MIAMI (CBS4) - Thirteen year old Dontral Jackson kept it a secret until now. Hiding the fact that he's homeless from his classmates at school out of embarrassment.

"I never tell them," said Jackson.

When his friends ask to come over to his house to play Jackson always made up an excuse.

"I just tell them my mom is not home, I gotta do homework or something," he said."

Jackson is one of five children. His mother, Maddy Wright, became homeless more than three weeks ago when a relative she was staying with lost their home to foreclosure.

"It was horrible because I didn't know where I was gonna go," said Wright.

That night she slept at a bus stop with her children laying across her.

"I stayed up all night watching them," she recalled.

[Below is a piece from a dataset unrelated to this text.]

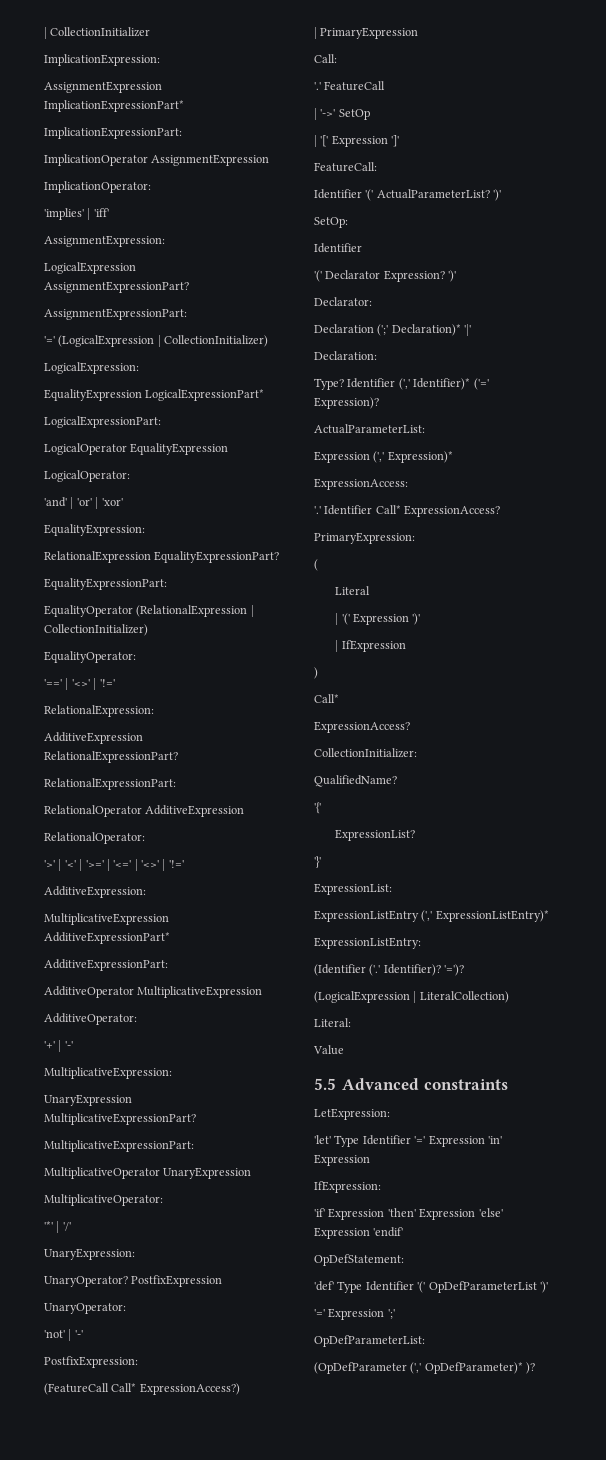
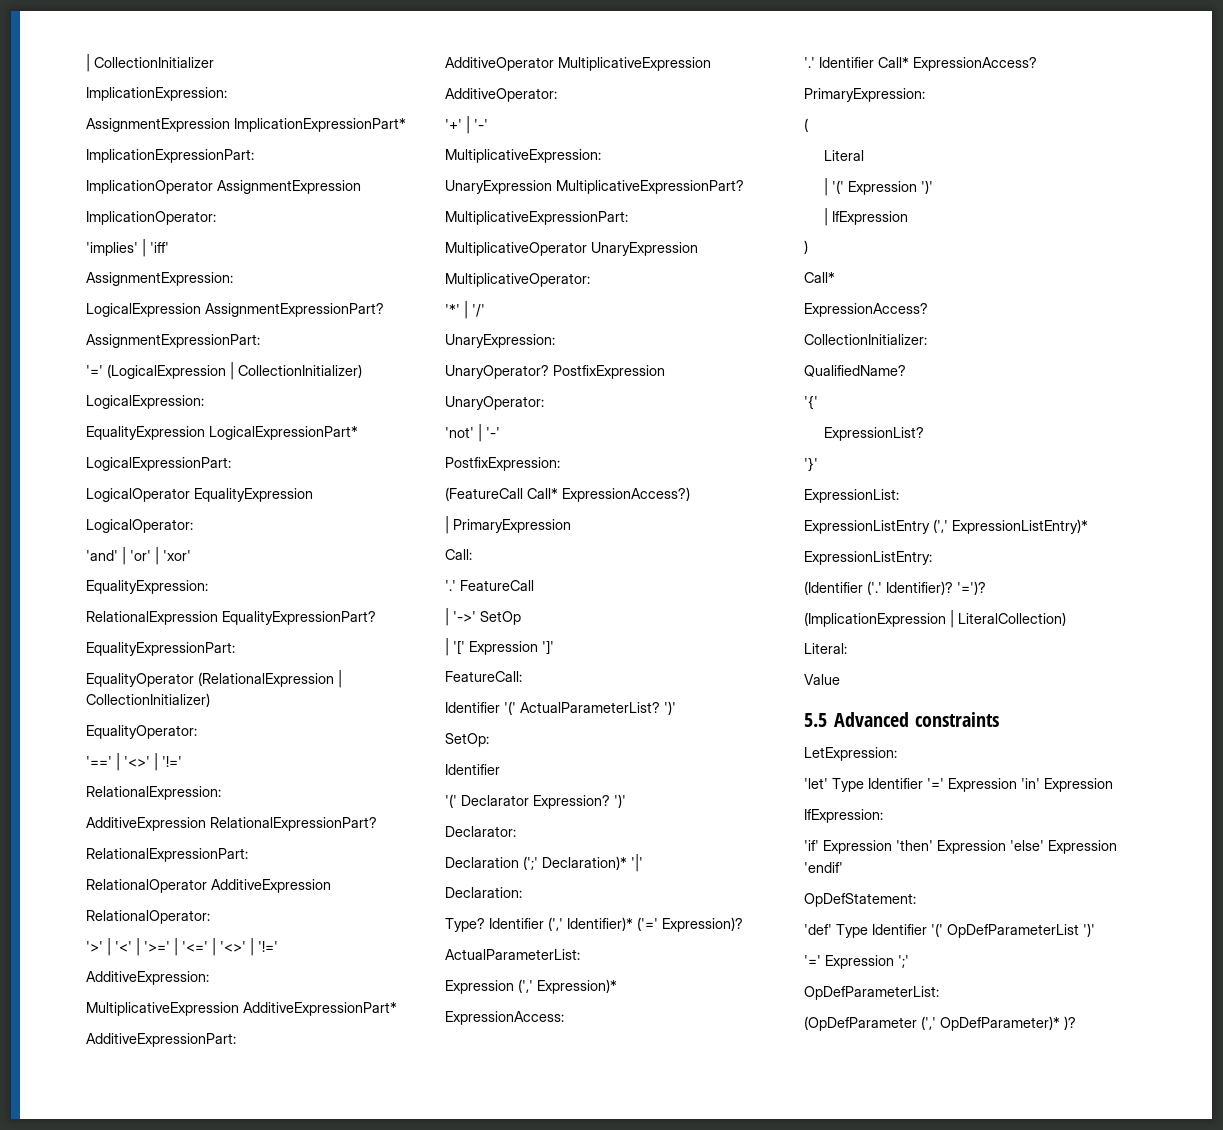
[314,991,410,1003] (LogicalExpression -> [804,612,946,627] (ImplicationExpression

The next day a shelter took her in and paid for a room at a motel on Biscayne Boulevard in Miami. The motel has been home to her family and at least a dozen others like it for weeks.

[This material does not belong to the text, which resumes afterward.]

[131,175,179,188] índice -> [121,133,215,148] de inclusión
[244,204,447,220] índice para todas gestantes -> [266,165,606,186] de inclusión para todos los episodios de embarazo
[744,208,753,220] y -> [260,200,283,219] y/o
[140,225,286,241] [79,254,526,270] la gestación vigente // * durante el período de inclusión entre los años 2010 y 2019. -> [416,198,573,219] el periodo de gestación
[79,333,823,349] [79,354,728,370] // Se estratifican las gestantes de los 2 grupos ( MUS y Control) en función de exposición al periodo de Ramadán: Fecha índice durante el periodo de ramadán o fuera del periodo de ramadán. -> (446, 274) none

"This is a roof over our head better than being on the bus stop for now," said Wright.

But the number of homeless children are much larger than the dozen or so living in that motel.

"More than five thousand kids this school year will be homeless," said Laura Chiarello, a homeless liaison for Miami-Dade Public Schools.

She said it a situation that's become worse over the last couple years.

"With the economy the way it is and with so many foreclosures, we've noticed that a lot of these families that maybe have had a foreclosure like a year or two ago now is when they're actually having to leave their houses," said Chiarello. "So its putting them in a situation where they're having to go to hotels motels. We've got families living in their cars."